* _YOUR ASSIGNMENT_
In the text on drought and plant emissions below, rewrite the paragraph that begins "We define the AA/MeOH emission ratio" in a shorter form that keeps its main facts.

* _TEXT BLOCK_
One evolutionarily conserved, but poorly understood survival strategy in plants is drought-induced activation of aerobic fermentation, resulting in the formation of acetate (Kim et al., 2017). The degree of acetate accumulation in plants predicts survivability, in part by mediating protein acetylation and jasmonate defense signaling. In this study, we hypothesize that due to hydraulic limitations to growth during drought, cell wall-derived MeOH production is inhibited. Moreover, although cell wall-derived AA may be an important source of foliar AA emission to the atmosphere (Dewhirst et al., 2020b), we hypothesize that aerobic fermentation becomes the dominant source of leaf AA emissions during drought, as a central component of the plant drought response. We aimed to define real-time patterns in MeOH and AA emissions together with the fermentation volatiles acetaldehyde, ethanol, and acetone in parallel with leaf gas exchange (net photosynthesis, transpiration, stomatal conductance) and leaf water potential during experimental drought stress in 2-year old potted California poplar (Populus trichocarpa ) trees and complementary MeOH and AA gas exchange studies on leaf bulk cell wall preparations and physiologically active leaves, branches and whole ecosystems.
We define the AA/MeOH emission ratio as a potentially sensitive atmospheric indicator of environmental and biological conditions that favor rapid plant growth versus reduced growth and defense activation. Using detached branches and whole plant xylem delivery of a 10 mM13C2-acetate solution via the transpiration stream followed by analysis of13C2-acetate content of leaf cell walls preparations, we evaluate the hypothesis that aerobic fermentation signaling can impact the acetylation of numerous biopolymers including cell wall carbohydrates.

* _RECORDED INFORMATION_
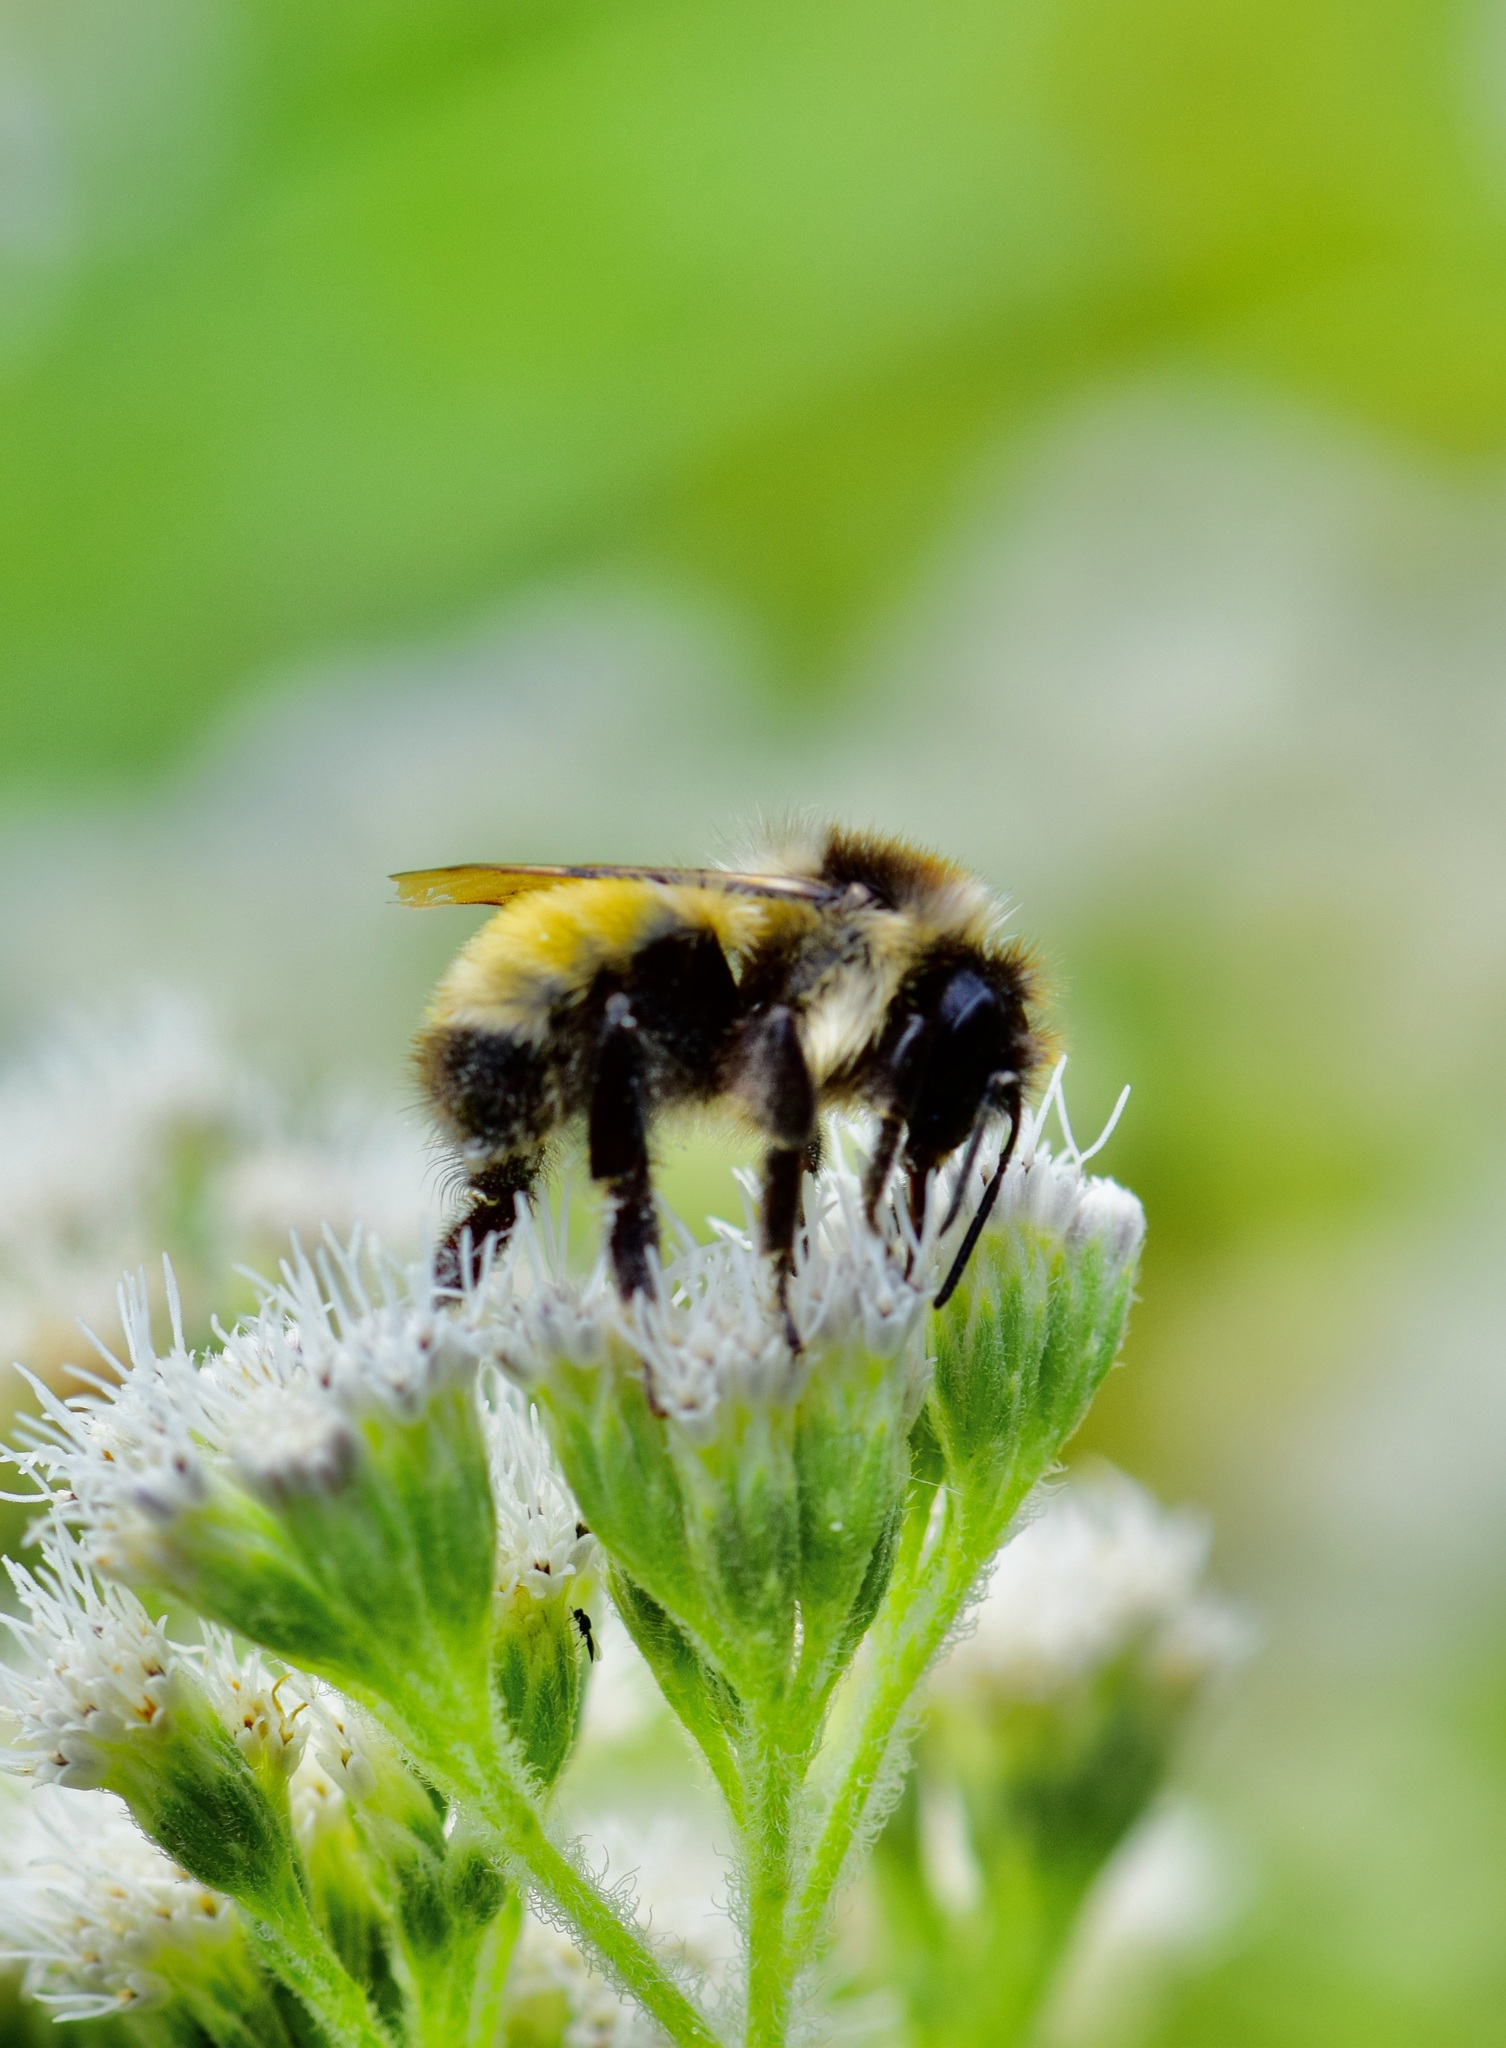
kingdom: Animalia
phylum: Arthropoda
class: Insecta
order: Hymenoptera
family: Apidae
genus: Bombus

* _RESPONSE TO THIS TASK_
The AA/MeOH emission ratio is defined as a potentially sensitive atmospheric indicator of conditions that favor rapid plant growth versus reduced growth and defense activation. A 10 mM 13C2-acetate solution is delivered through the transpiration stream to detached branches and to whole plants via the xylem. The 13C2-acetate content of leaf cell wall preparations is then analyzed. This tests the hypothesis that aerobic fermentation signaling can affect the acetylation of many biopolymers, including cell wall carbohydrates.